Fouling and Fluid Flow
A complex phase change and fluid flow situation exists in nuclear reactors, particularly boiling water reactors, when the fuel element surfaces become highly fouled as has been the case in several instances. Perhaps the worst case to date was at the River Bend station in Louisiana several years ago. Question: How may CFD be employed to accurately describe the flow and heat transfer processes? Our great federal government has spent well over a billion dollars on CFD codes such as the TRAC and RELAP series. However, these codes are useless in producing realistic evaluations of phase change heat transer and fluid flow in the world's fleet of over 400 nuclear power reactors.

Jim Park January 12, 2003 17:57

Re: Fouling and Fluid Flow
I think the fouling question goes far beyond CFD.

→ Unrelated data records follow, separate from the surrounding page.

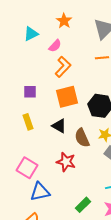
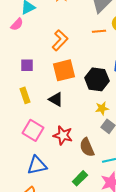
pink semicircle: (55, 46) -> (17, 24), moved
brown semicircle: (82, 138) -> (87, 147), moved
pink square: (27, 168) -> (33, 130), moved

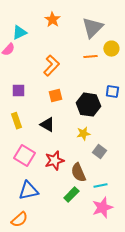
orange square: (64, 70) -> (55, 96), size x0.6
yellow star: (102, 108) -> (83, 134), moved
red star: (63, 135) -> (54, 161), turned -30
green rectangle: (80, 178) -> (71, 195), moved

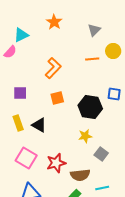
gray triangle: (92, 28) -> (94, 30), size x0.6
black triangle: (47, 125) -> (39, 125), moved
brown semicircle: (78, 173) -> (80, 175), turned -72

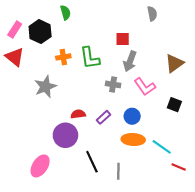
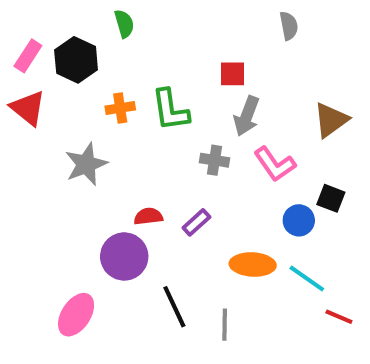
blue circle: (132, 116) -> (299, 220), moved

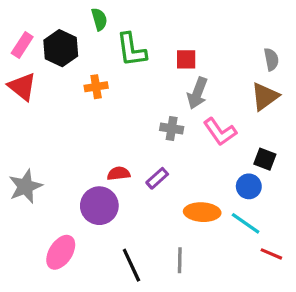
gray semicircle: (289, 26) -> (271, 59), moved
green L-shape: (170, 110) -> (131, 50), moved
gray star: (86, 164) -> (25, 186), moved
blue circle: (299, 220) -> (249, 186), moved
black line: (174, 307) -> (131, 265), moved

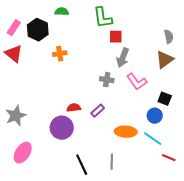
green semicircle: (99, 19) -> (62, 12), turned -72
green L-shape: (131, 50) -> (103, 18), moved
pink ellipse: (61, 252) -> (23, 153), moved

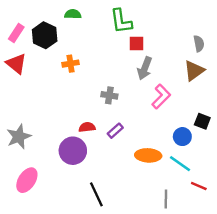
gray cross: (107, 80) -> (109, 95), moved
pink L-shape: (137, 82) -> (161, 97), turned -100
black square: (165, 99) -> (202, 121), moved
gray line: (112, 162) -> (166, 199), moved

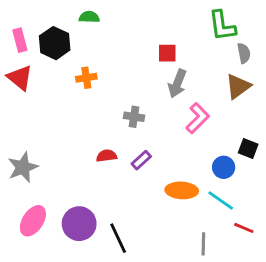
green L-shape: (121, 21) -> (222, 26), moved
pink rectangle: (16, 33) -> (20, 40), turned -48
purple circle: (73, 151) -> (79, 224), moved

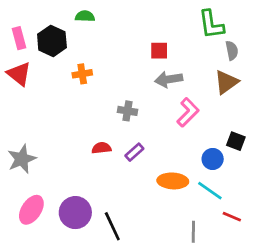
gray arrow: (177, 84) -> (169, 79), turned 60

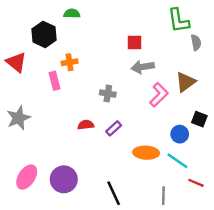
pink rectangle: (19, 38) -> (54, 81), moved
brown triangle: (226, 82) -> (186, 82), moved
gray star: (22, 159) -> (19, 118), moved
black line: (112, 226) -> (114, 193), moved

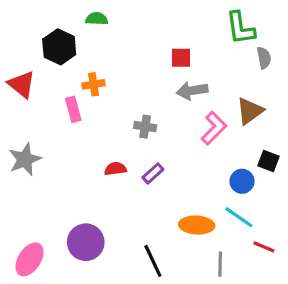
orange ellipse: (146, 153) -> (197, 225), moved
pink ellipse: (27, 177) -> (29, 259), moved

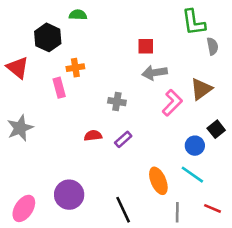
black square: (269, 161) -> (216, 129), turned 30
orange ellipse: (197, 225) -> (158, 181), turned 64
red line: (264, 247) -> (212, 208), moved

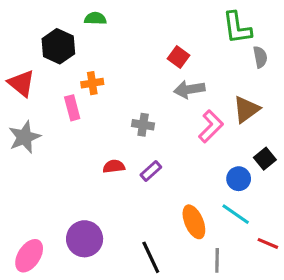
red square: (146, 46) -> (179, 57), turned 36
gray star: (20, 128) -> (24, 137), moved
red line: (212, 208) -> (268, 243), moved

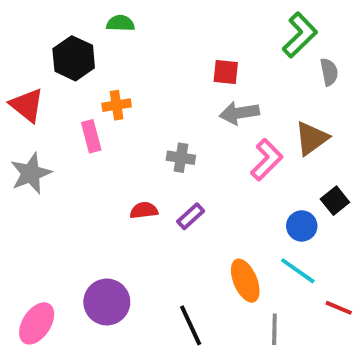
green L-shape: (237, 28) -> (300, 35), turned -126
red square: (179, 57) -> (226, 72), turned -30

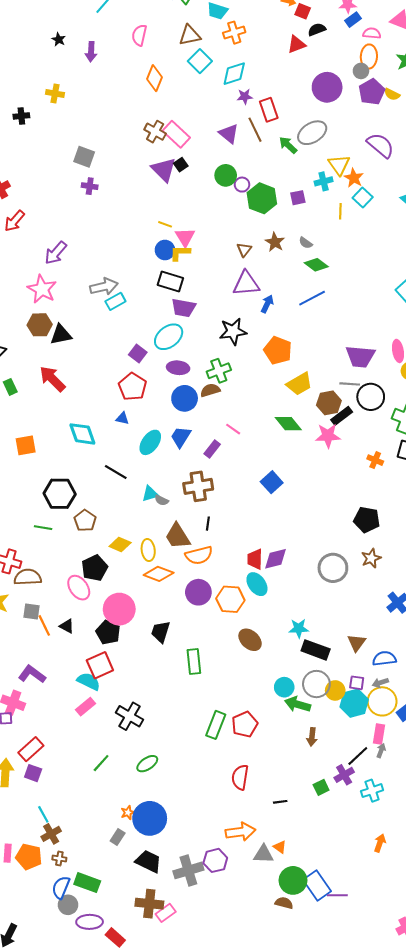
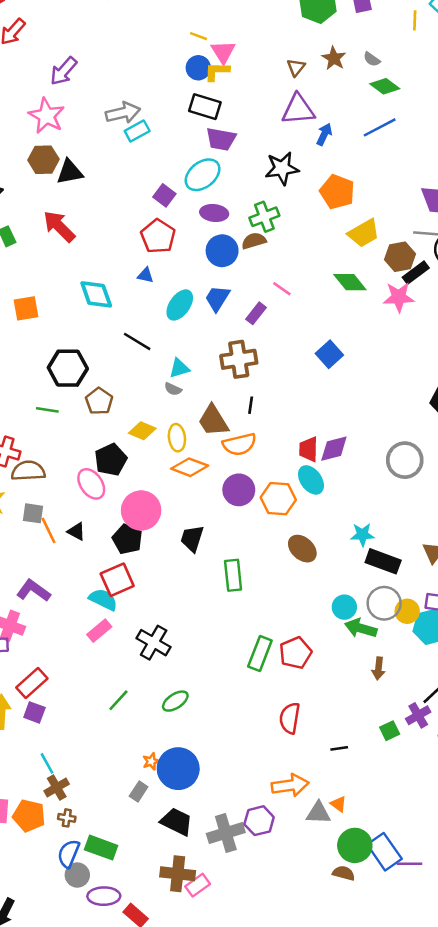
gray semicircle: (162, 500) -> (173, 389), moved

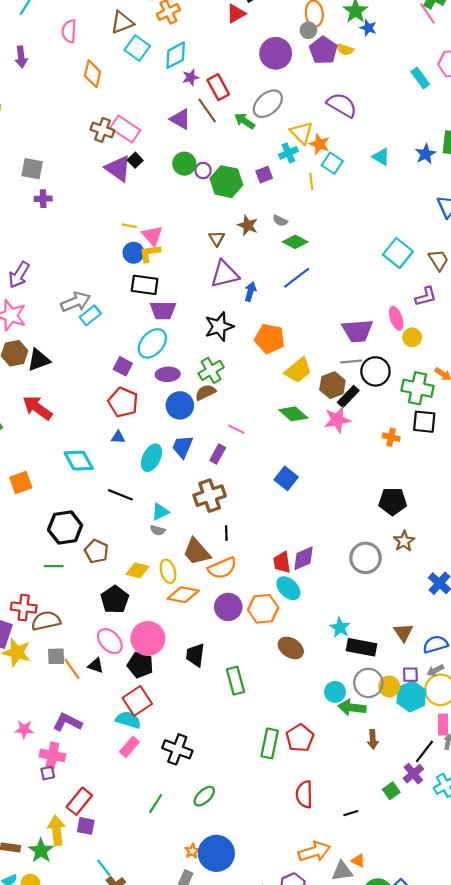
pink ellipse: (91, 484) -> (110, 641), moved
cyan star: (362, 535) -> (340, 627), turned -30

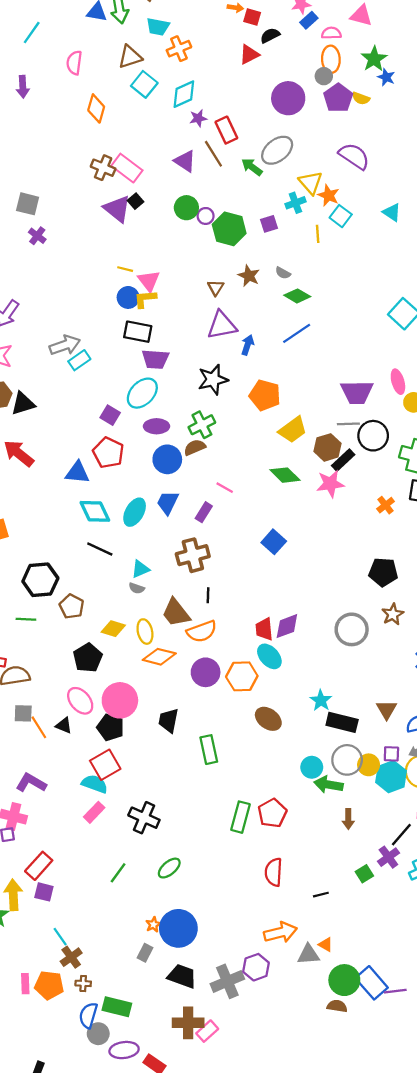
purple cross: (43, 199) -> (37, 236), turned 35
blue triangle: (118, 437) -> (77, 473), moved, size x1.6
orange cross: (391, 437) -> (386, 505), turned 35
cyan diamond: (79, 461) -> (95, 511), moved

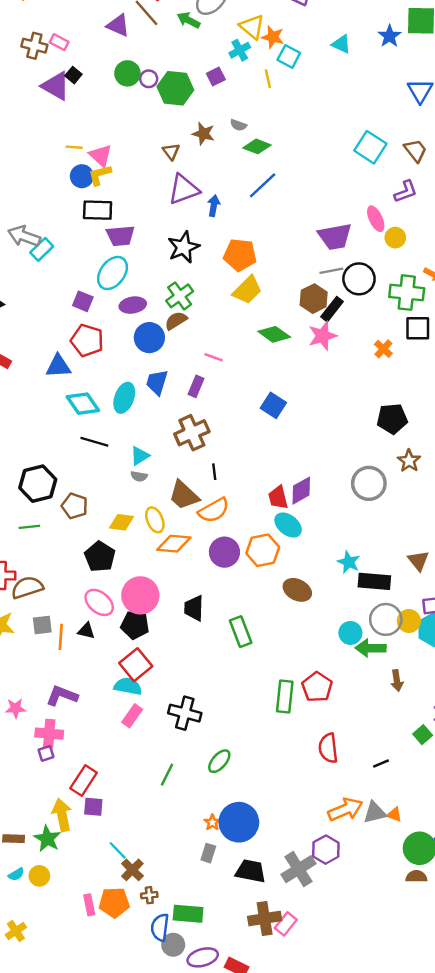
pink rectangle: (127, 168) -> (59, 42), size x0.6
gray arrow: (65, 345) -> (24, 236), turned -132
yellow trapezoid: (293, 430) -> (247, 290), moved
orange line: (39, 727) -> (61, 637), turned 45
gray triangle: (308, 954) -> (375, 813), moved

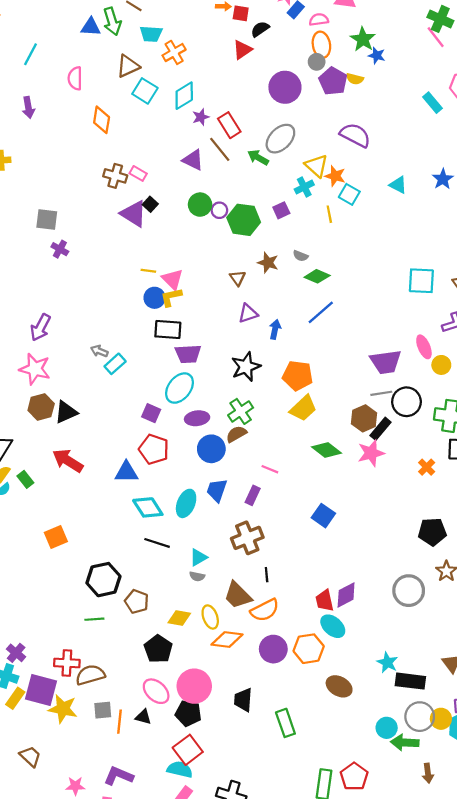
cyan square: (370, 147) -> (421, 281), turned -32
purple triangle: (184, 189) -> (248, 313), size x0.7
gray arrow: (24, 236) -> (99, 351), size x0.6

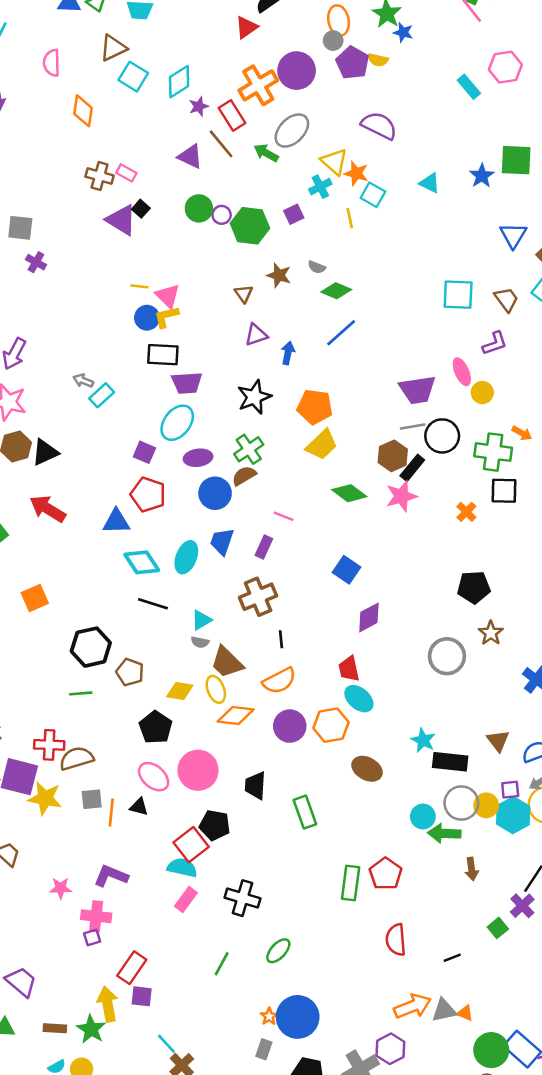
orange cross: (174, 52) -> (258, 85), moved, size x1.4
brown trapezoid: (238, 595) -> (227, 662), moved
purple diamond: (346, 595) -> (369, 617), moved
black pentagon: (188, 713) -> (215, 825), moved

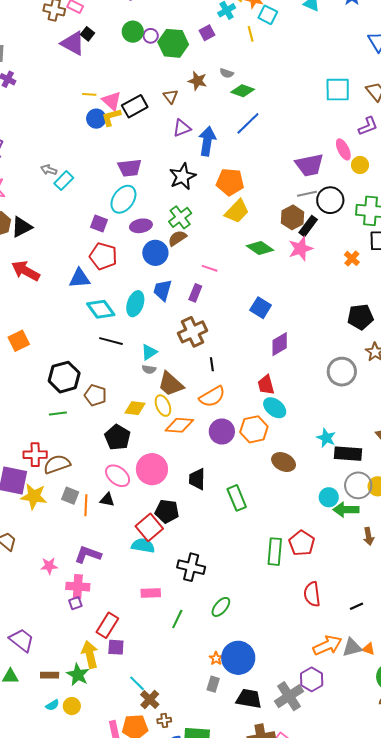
blue arrow: (288, 353) -> (207, 141), size x1.6
black rectangle: (163, 355) -> (135, 106), moved, turned -30
gray square: (92, 799) -> (70, 496), turned 30
pink rectangle: (186, 899) -> (151, 593), moved, turned 54

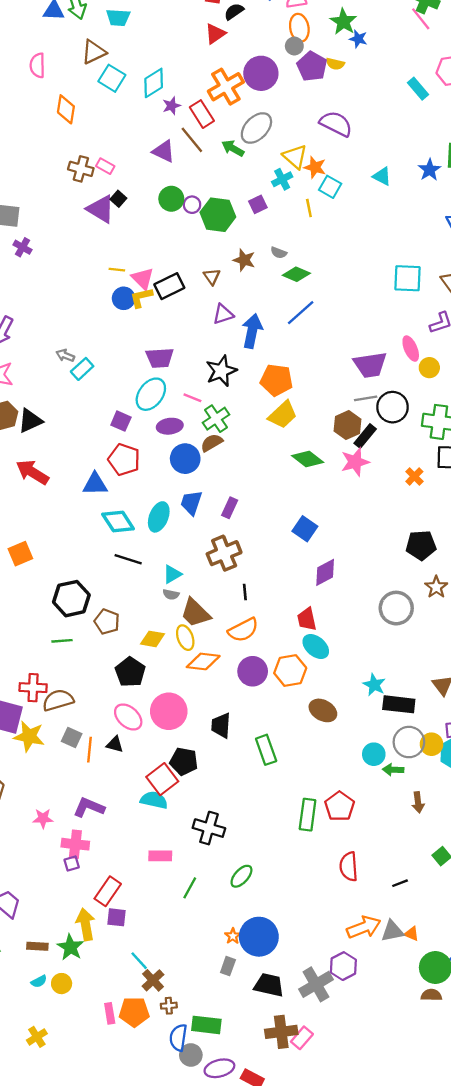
pink line: (210, 268) -> (192, 398), moved
green arrow: (346, 510) -> (393, 770), size x0.7

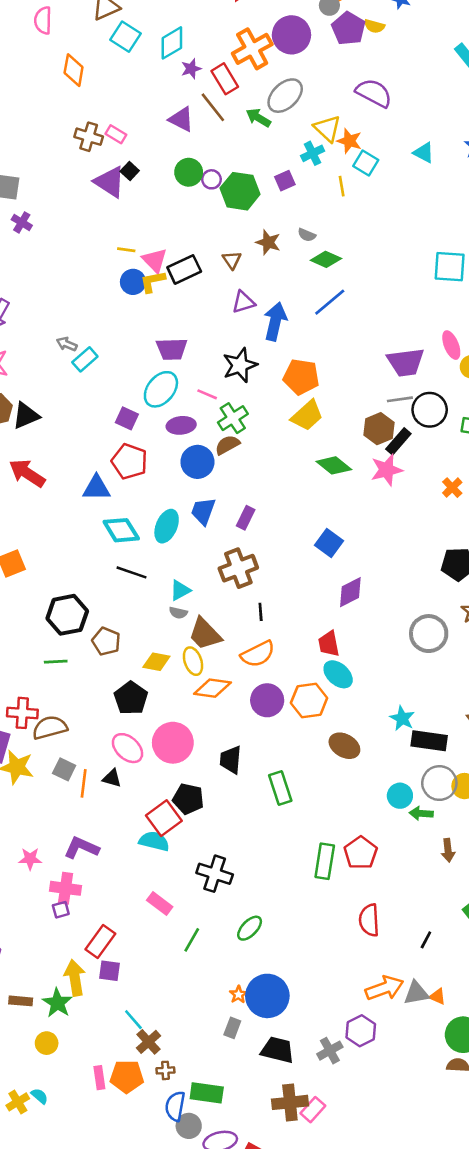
pink rectangle: (160, 856) -> (160, 903), turned 35
black line: (400, 883) -> (426, 940), turned -42
cyan semicircle: (39, 981) -> (40, 1096), moved, turned -112
gray cross: (316, 984) -> (330, 1051), size x0.7

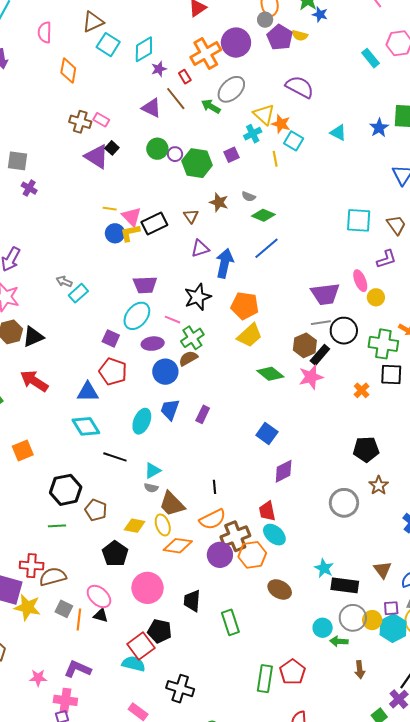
red rectangle: (225, 79) -> (185, 77), size x0.6
cyan diamond: (121, 530) -> (86, 426), moved
brown cross: (238, 568) -> (235, 536), moved
pink ellipse: (128, 748) -> (99, 596), moved

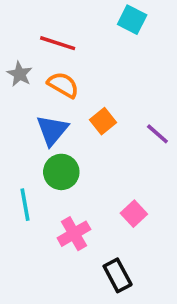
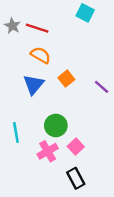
gray star: (20, 74) -> (12, 26), moved
green circle: (61, 172) -> (56, 125), moved
pink square: (134, 214) -> (76, 147), moved

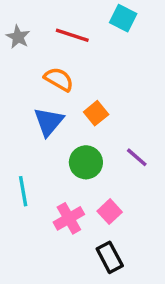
red line: (37, 28) -> (72, 35), moved
purple line: (102, 87) -> (137, 157), moved
green circle: (56, 125) -> (86, 162), moved

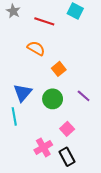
gray star: (18, 37) -> (13, 11), moved
blue triangle: (49, 122) -> (23, 93), moved
pink cross: (69, 218) -> (43, 147), moved

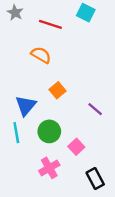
orange square: (59, 69) -> (58, 90), moved
green circle: (53, 99) -> (49, 131), moved
black rectangle: (67, 157) -> (95, 179), moved

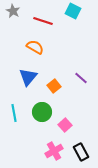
orange square: (58, 90) -> (54, 86), moved
blue triangle: (26, 106) -> (28, 77), moved
purple line: (95, 109) -> (81, 78), moved
pink cross: (49, 168) -> (54, 151), moved

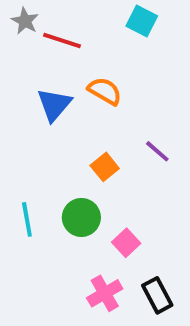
red line: (43, 21) -> (62, 40), moved
orange semicircle: (35, 47) -> (105, 91), moved
blue triangle: (28, 77) -> (54, 105), moved

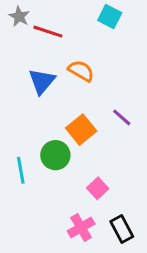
orange square: (105, 167) -> (81, 130), size x1.4
green circle: (81, 217) -> (55, 155), moved

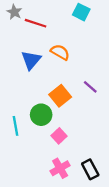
pink square: (98, 188) -> (59, 136), moved

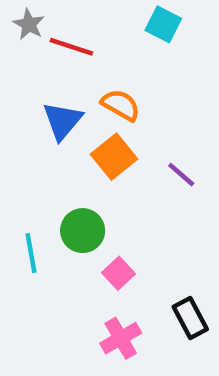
orange square: (60, 96) -> (114, 157), moved
black rectangle: (90, 169) -> (190, 318), moved

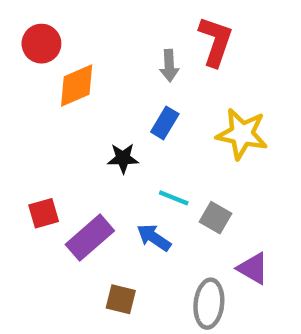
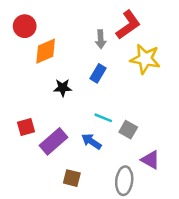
red L-shape: (216, 41) -> (128, 25), turned 36
yellow star: (242, 134) -> (145, 59), moved
black star: (123, 158) -> (63, 88), moved

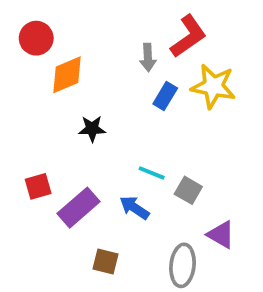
blue rectangle: (98, 73) -> (165, 96), moved

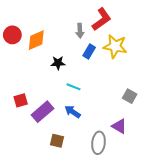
red circle: (36, 38) -> (12, 35), moved
black star: (92, 129) -> (58, 63), moved
cyan line: (152, 173) -> (74, 87), moved
gray square: (188, 190) -> (130, 96), moved

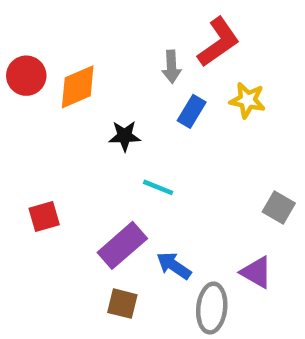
yellow star: (115, 46) -> (247, 100), size x0.7
purple rectangle: (42, 112) -> (122, 245), moved
blue arrow: (73, 112) -> (174, 266), moved

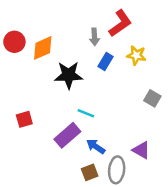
black star: (125, 136) -> (69, 75), size x1.6
cyan line: (158, 187) -> (86, 113), moved
gray square: (279, 207) -> (152, 98), moved
brown square: (122, 304) -> (90, 172), moved, turned -35

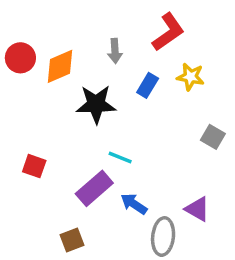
gray arrow: (94, 37) -> (115, 51), moved
red square: (24, 119) -> (34, 166), turned 35
brown square: (90, 172) -> (72, 240), moved

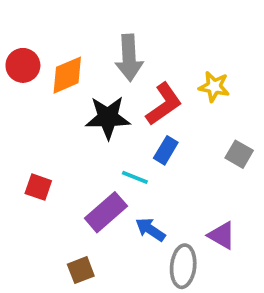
red L-shape: (168, 32) -> (164, 104), moved
gray arrow: (115, 51) -> (129, 58), size x1.6
blue rectangle: (148, 85) -> (166, 150), moved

If you knew exactly the thermal resistance added by the fouling - and you knew the thickness of the fouling so you could factor that into the changes in the flow in that portion of the tube - and if you knew how to model the boiling at the fouled surface quantitatively - and if you knew the proper turbulence modeling to use in the tubes near the fouling, you would then be ready to pick a CFD technique/code to try to simulate the fouling process and (perhaps) estimate the impact on heat transfer. In other words, this is a lot more than a CFD problem. The fundamental physical processes are more or less quantifiable, depending on the particular subsystem.

So, "How may CFD be employed to accurately describe the flow and heat transfer processes?" Start by covering the physics, then ask how to obtain solutions to the resulting simulation problem. At that point, CFD techniques may be considered. Probably, considering the age of the TRAC and RELAP systems, their physics submodels are not up to date.

Anyway, entire engineering/scientific meetings have been devoted to your question. Evidently there are no answers yet.

It's not clear how the last part of your post relates to your technical problem. It is likely true that the US Government spends enormous sums on CFD work. (By the way, large sums are spent on items of much less value as well!) The cost of the nuclear weapons design codes has to be huge, with maintenance and development going back to the 50's. NASA's aerodynamic development work is carried on in a big way at at least three centers, with lessor efforts at least half a dozen other locations. And NOAA, the Department of Energy, and the Nuclear Regulatory Commission [probably the place your question should be considered] all do at least some physical modeling (and CFD) from time to time.